Primary care clinicians who see patients ages 40–70 are at the front line of cancer detection and, thus, at risk of an allegation that they failed to make a timely cancer diagnosis. Practices that may help primary care providers reduce their risk of being sued include routinely updating family histories, recognizing cancer risks for younger patients with certain histories and symptoms,1 and coordinating care with other providers who share a patient’s diagnostic process.

The four most commonly diagnosed cancers for U.S. adults2 are:

  • Breast (269,000 annual diagnoses)
  • Lung (234,000)
  • Prostate (165,000)
  • Colon and Rectal (140,000)

Given the impact of such diagnoses on quality of life and life expectancy, it is no surprise that a failure to diagnose one of those cancers is among the most common allegations in medical professional liability (malpractice) claims and lawsuits. Analysis of more than 95,000 cases reported to CRICO’s national Comparative Benchmarking System (CBS) found 1,684 cases filed from 2007–2016 with an allegation of a missed diagnosis of one of those four cancer types. Over the same 10-year period, 1,892 cases involving those cancers were closed, with an average payment of $439,000.

Top Cancers in MedMal Cases

Breast 598 $263K 658 38% $396K
Lung 524 $282K 569 38% $451K
Colorectal 384 $266K 452 37% $491K
Prostate 178 $273K 213 42% $431K
Total 1,684 $271K 1,892 38% $439K

Considering the national volume of cancer diagnoses, allegations of malpractice are extremely rare, but they are worth examining. Incidents that evolve into medical malpractice cases do, generally, represent a subset of similar adverse events. Clinicians who see patients in the key demographic segments most susceptible to these common cancers are at risk for a missed or delayed diagnosis, even if they have never been named in a malpractice case.

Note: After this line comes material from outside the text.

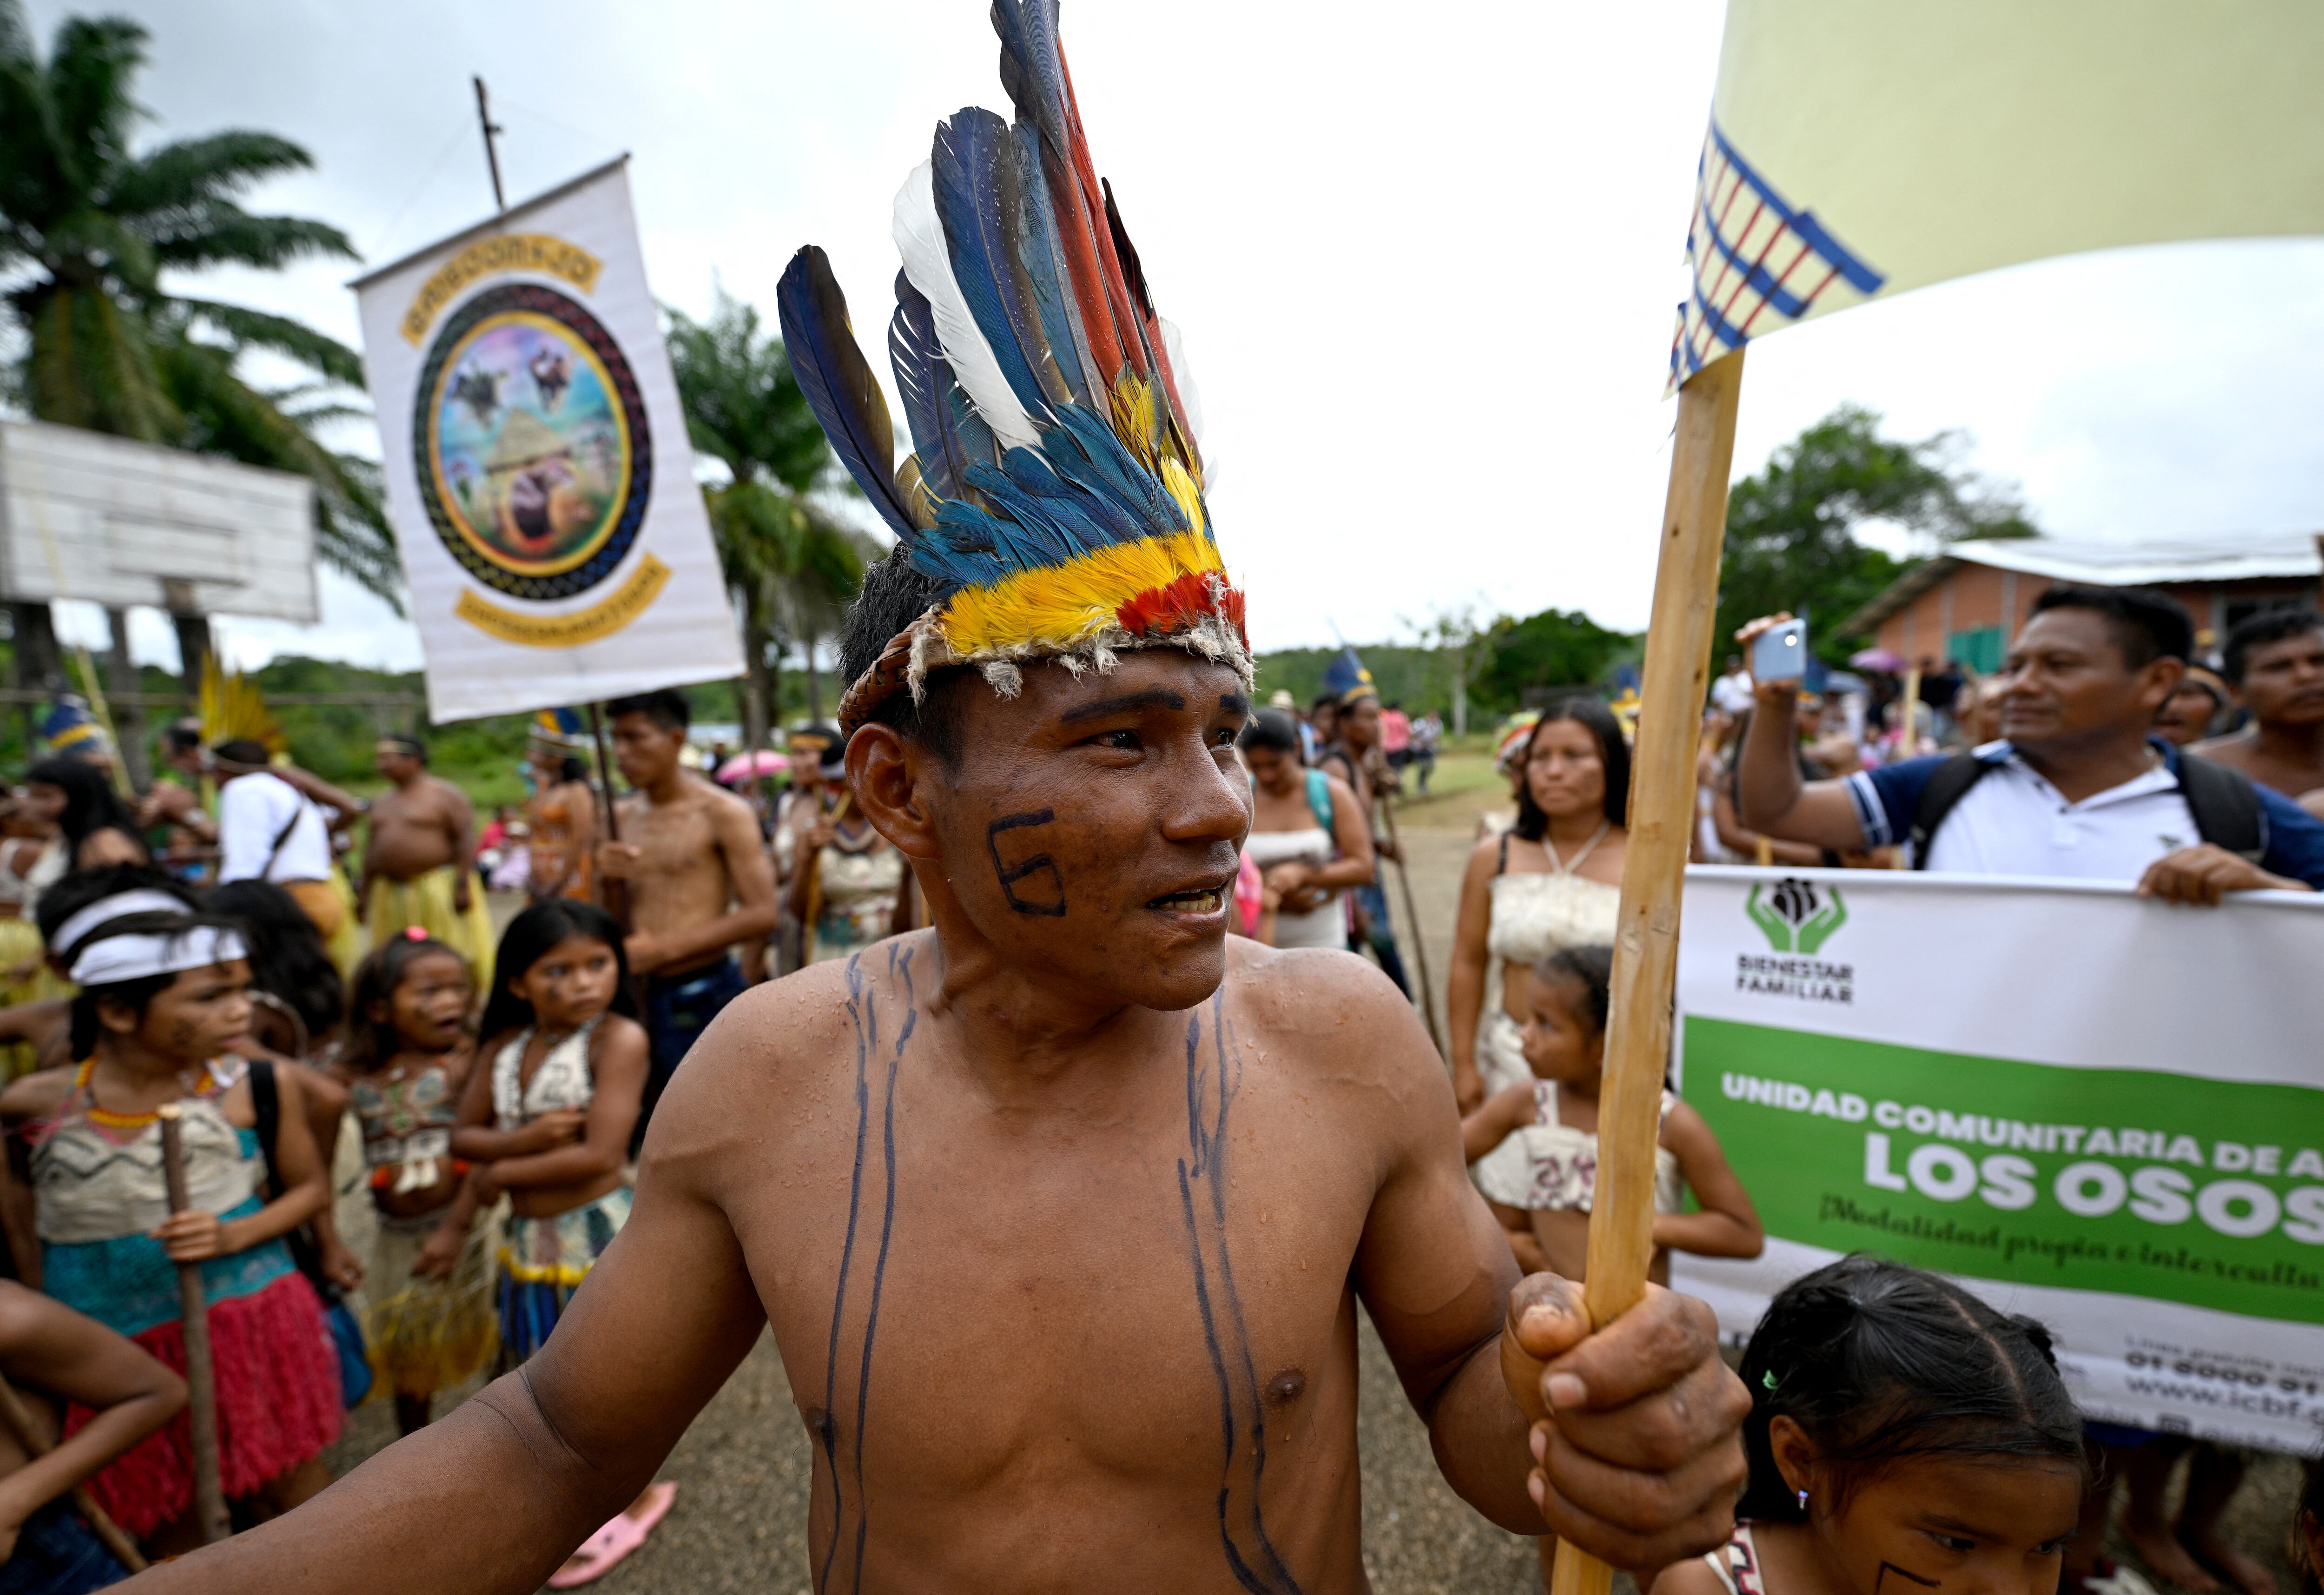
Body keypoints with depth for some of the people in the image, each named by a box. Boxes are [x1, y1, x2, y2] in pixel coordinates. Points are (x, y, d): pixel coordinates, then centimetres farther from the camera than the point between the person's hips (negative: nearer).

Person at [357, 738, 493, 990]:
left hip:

While routine screening can be a valuable tool for cancer detection, it is not infallible. Many cancers are undetected in their early stages despite diligent compliance with recommended screening regimens. The CBS case details indicate that allegations of malpractice related to missed cancers are often triggered by breakdowns in the broader diagnostic process. Systemic failures and cognitive errors throughout the assessment, testing, and follow-up phases are relatively common.

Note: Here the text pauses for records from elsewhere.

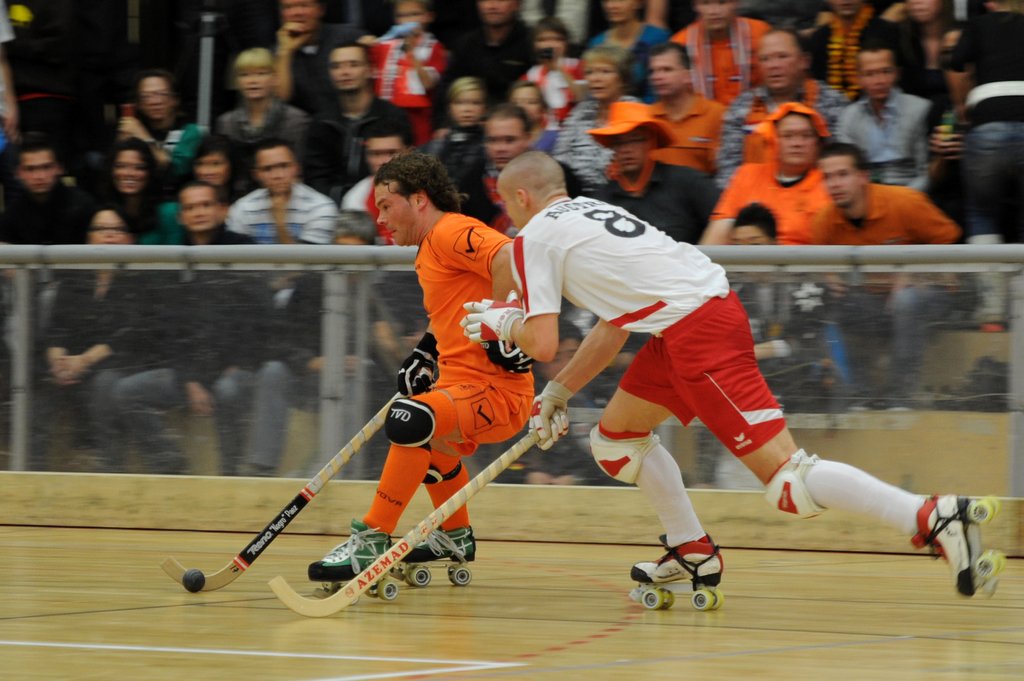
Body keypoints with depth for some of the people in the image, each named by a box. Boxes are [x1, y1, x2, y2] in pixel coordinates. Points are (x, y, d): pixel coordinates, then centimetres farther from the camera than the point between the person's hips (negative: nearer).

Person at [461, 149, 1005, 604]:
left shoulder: (534, 238, 3)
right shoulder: (589, 212, 27)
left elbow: (543, 344, -4)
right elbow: (613, 328, 31)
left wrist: (504, 323, 16)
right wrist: (557, 393, 36)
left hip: (696, 331, -9)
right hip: (709, 304, 9)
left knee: (785, 476, -14)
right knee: (614, 439, 23)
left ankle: (933, 518, -26)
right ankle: (694, 554, 23)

Breakdowns in the Diagnostic Process of Care

1. Patient notes problem and seeks care 1%
2. History/Physical 9%
3. Patient assessment/evaluation of symptoms 31%
4. Diagnostic processing 23%
5. Order of diagnostic/lab test 42%
6. Performance of tests 5%
7. Interpretation of tests 34%
8. Receipt/transmittal of test results (to MD) 6%
9. Physician follow up with patient 30%
10. Referral management 23%
11. Provider to provider communication 19%
12. Patient compliance with follow-up plan 20%

Clinicians—especially primary care providers—face an increasingly complex and imperfect set of processes for cancer screening and detection. Not every missed diagnosis is the result of clinician error but, too often, these cases reveal missed opportunities. By focusing on opportunities to employ decision support and effective communication techniques, clinicians who see patients for breast, lung, colorectal, or prostate health issues have a better chance of avoiding allegations that they were responsible for a missed or delayed cancer diagnosis.


  1. Of the 1,684 patients in this analysis, 35 percent were under age 50 (including 54% of patients with breast cancers).
  2. American Cancer Society: Cancer Facts and Figures 2018. Atlanta, Ga: American Cancer Society, 2018.
  3. Includes reserves for open cases, and expenses and payments for closed cases.
  4. Includes defense expenses.
  5. Cases alleging a missed diagnosis of lung, breast, colorectal, or prostate cancer.
  6. A single case may have breakdowns in multiple steps.